Quand on lit : « Dix-sept millions de Français sont abrutis par la morne trilogie des bistrots, de l'église, du monument aux morts, qui délimite leur existence », quand on lit cela en allemand, on devient nerveux. Le pire vous monte aux lèvres et vous vient sous la plume. Faut-il y céder ? Non. Il ne faut pas.
Il ne faut pas demander raison au « Spiegel » de ces « monuments aux morts » inopportunément dressés entre nous par un rédacteur qui ne peut cependant pas ignorer le mot « tact » : c'est le même en allemand. Mais nous ne voulons pas que ce soient les mêmes Allemands. Et, d'ailleurs, ce ne sont pas les mêmes. Seulement, parfois, ils l'oublient, voilà. Bon. Il n'est sûrement pas facile d'être allemand depuis vingt ans. Mais cela doit être encore plus difficile que nous ne le pensions.

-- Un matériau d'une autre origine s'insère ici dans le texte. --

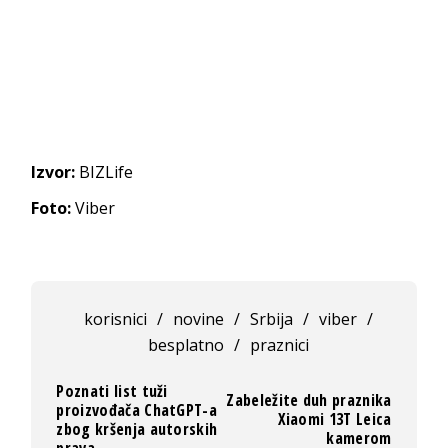
Izvor:
BIZLife
Foto:
Viber
korisnici
/
novine
/
Srbija
/
viber
/
besplatno
/
praznici
Poznati list tuži
Zabeležite duh praznika
proizvođača ChatGPT-a
Xiaomi 13T Leica
zbog kršenja autorskih
kamerom
prava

Serait-ce plus facile d'être français? Nous pourrions le croire si nous ne publiions — et sous des signatures illustres — des propos, plus pénibles encore que ceux du « Spiegel », sur les Etats-Unis.
Les Allemands compensent, par la lourdeur de leur morgue, le poids de leurs fantômes. Nous, que compensons-nous par le venin de nos serpents académiques ? Quelle subtile tristesse de n'être plus, de toute évidence, les meilleurs, les premiers, les puissants de la Terre, et surtout d'avoir à l'apprendre ?
« Les nations, comme les hommes, meurent d'imperceptibles impolitesses, disait Jean Giraudoux. C'est à leur façon d'éternuer ou d'éculer leurs talons que se reconnaissent les peuples condamnés. »
Il n'est jamais trop tard pour apprendre à éternuer.